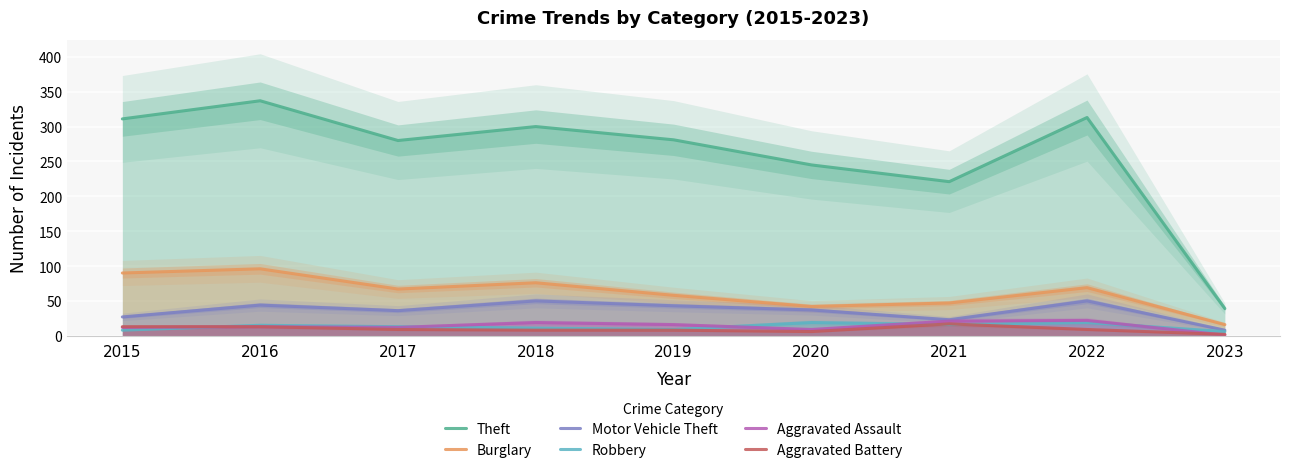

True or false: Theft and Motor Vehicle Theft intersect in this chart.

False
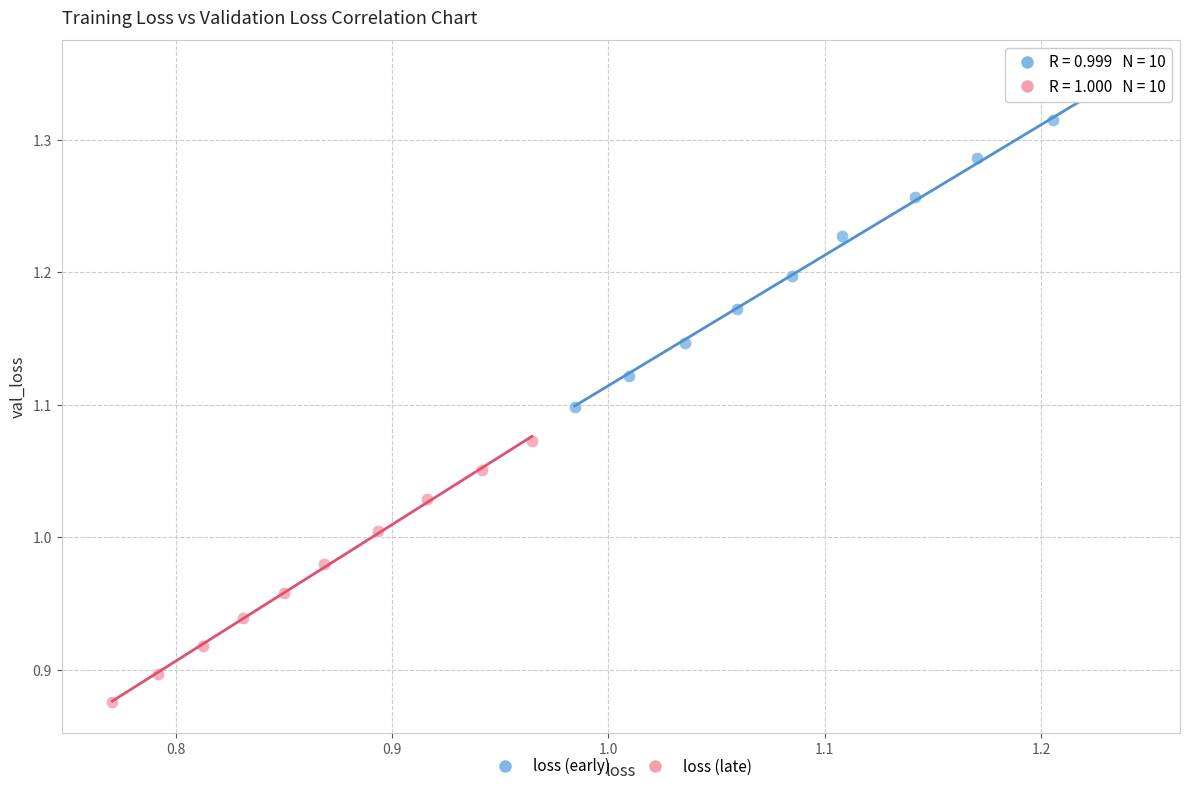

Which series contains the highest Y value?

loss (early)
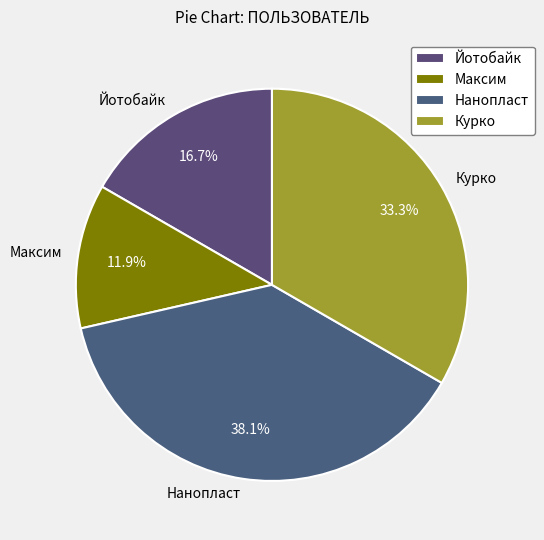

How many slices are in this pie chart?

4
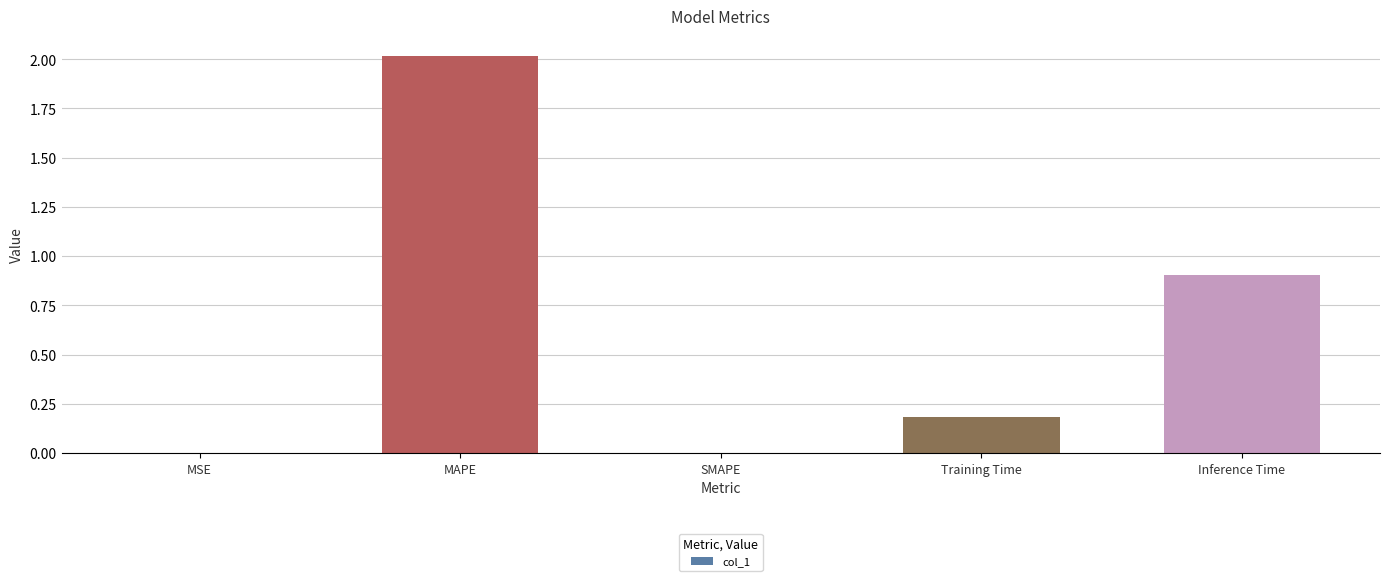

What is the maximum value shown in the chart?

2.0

---

**What to work on**
Reproduce each of the items above verbatim, omitting the pictures.

**Worked solution**
True or false: Theft and Motor Vehicle Theft intersect in this chart.

False

Which series contains the highest Y value?

loss (early)

How many slices are in this pie chart?

4

What is the maximum value shown in the chart?

2.0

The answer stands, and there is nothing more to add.